Here's how the Trump campaign is marketing KAG hats online
Then-candidate Donald Trump first unveiled his “Make America Great Again” hat during a campaign visit to Laredo, Texas, in July 2015. He stepped out of his Trump-branded plane at the Laredo International Airport wearing a white MAGA hat, and it became an immediate online meme.
Trump was in Texas that day to visit the border, but his trip doubled as a product launch. Just a few weeks later, “Make America Great Again” hats were available on Trump’s campaign store in red, black, and white, the colors of his jet.
The hats set the slogan in Times New Roman, a type choice inconsistent with the campaign’s branding, and the Gs didn’t even match (check the G in “great” vs. “again”), something that still hasn’t been changed. The hat went on to become the undisputed blockbuster item in Trump’s 2016 merchandise line.
When the Trump campaign released the hat’s sequel last week, it didn’t receive the same rollout from Trump. Although he did hold it up on stage at his rally in Manchester, N.H., Trump did not wear a “Keep America Great” hat as he did with the MAGA hat in Texas. Trump also said that despite the new slogan, there was a possibility the campaign would keep using “Make America Great Again” as well.
Credit: AP Photo/Elise Amendola
“Keep America Great” has been planned since before Trump took office, with the trademark registered two days before the inauguration. Still, Trump has been hesitant to fully embrace it and it took two months from the day he formally kicked off his reelection campaign to put out the hat.
Despite Trump’s relative lack of public enthusiasm for the new reelection branding, the hat has been promoted by more than 800 ad variants on Facebook in its first week, according to a review of the campaign’s Facebook ad page by Yello.
On August 15, the day of the New Hampshire rally, the Trump campaign’s joint fundraising effort with the Republican National Committee (which is named the “Trump Make America Great Again Committee” after the old slogan) ran more than 300 different ads alone.
Most of the ads were small buys of less than $100, testing out various combinations of images, captions, and calls to action.

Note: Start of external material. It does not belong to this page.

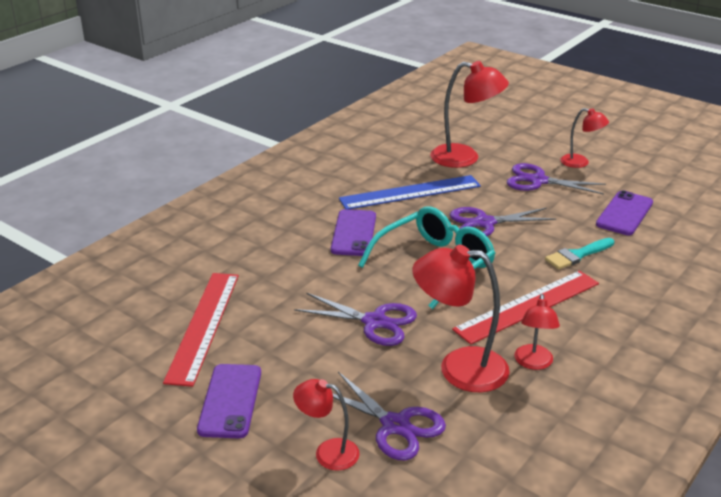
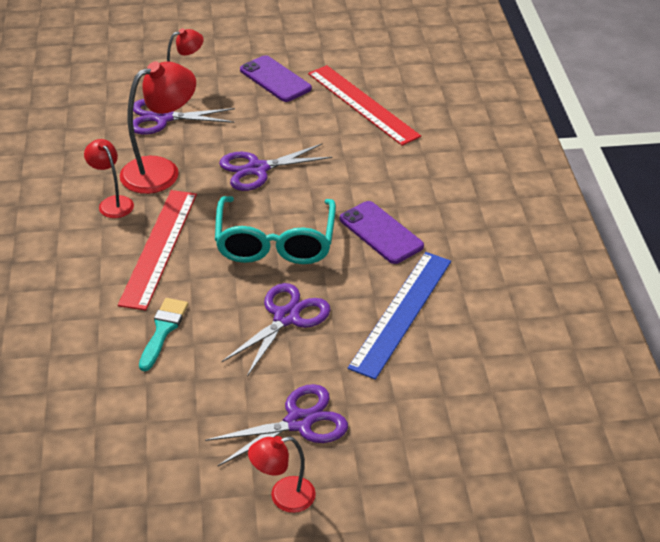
camera: 135 degrees right, 10 degrees up
(465, 158) = (418, 409): red lamp -> none
(624, 213) = (160, 426): purple phone -> none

The initial ads linked to the campaign store.
By A/B testing so many versions of an ad before spending much money, the campaign can hone its digital message for relatively cheap. Are people more likely to click on an ad with a green “Shop Now” button, or does putting “Shop Now!” in red by itself work better? What if you add a few white stars to it?
Trump campaign manager Brad Parscale told CBS News in 2017 that the campaign micro-targeted users and could test as many as 100,000 ad iterations in a single day during the 2016 campaign.
Over the weekend the campaign began running ads for a contest to win the first “Keep America Great” hat signed by Trump. The ads emphasized the hat was only for “top supporters, like you,” personally signed “for YOU to win.”
According to contest rules, the campaign will pick 50 potential winners at random and screen the finalists to ensure whoever is deemed the winner won’t be a safety or security risk or cause other disruptions. The winner will receive a certificate of authentication plus round-trip coach class airfare and one night’s hotel accommodations to attend a Trump rally.
Some of the ads have been viewed by people across the country, while others appear to be very targeted, like this ad that was only seen by men ages 18-24 and women ages 25-34 in Ohio and Kentucky.
While most of the ad buys were small, there are some that cost more, including the below ad that reached between 200,000 and 500,000 users for between $1,000 to $5,000. More than half the people who saw it were men under the age of 45, according to Facebook’s ad library data.
Some ads have pointing arrows while others show Parscale holding up a signed hat.
While hundreds of different ads have been promoted on Facebook, the campaign isn’t doing much to push it on Twitter.
According to Twitter’s ad library, there have not been promoted tweets from accounts like @realDonaldTrump, @TrumpWarRoom, @TeamTrump, or @GOP in the past week. @TeamTrump did tweet a link to buy the hat on August 15 and 16. Those tweets received 737 retweets total.
Whether the hat takes off like its predecessor remains to be seen, but the campaign is certainly marketing it for success. At the very least, all the letters match this time.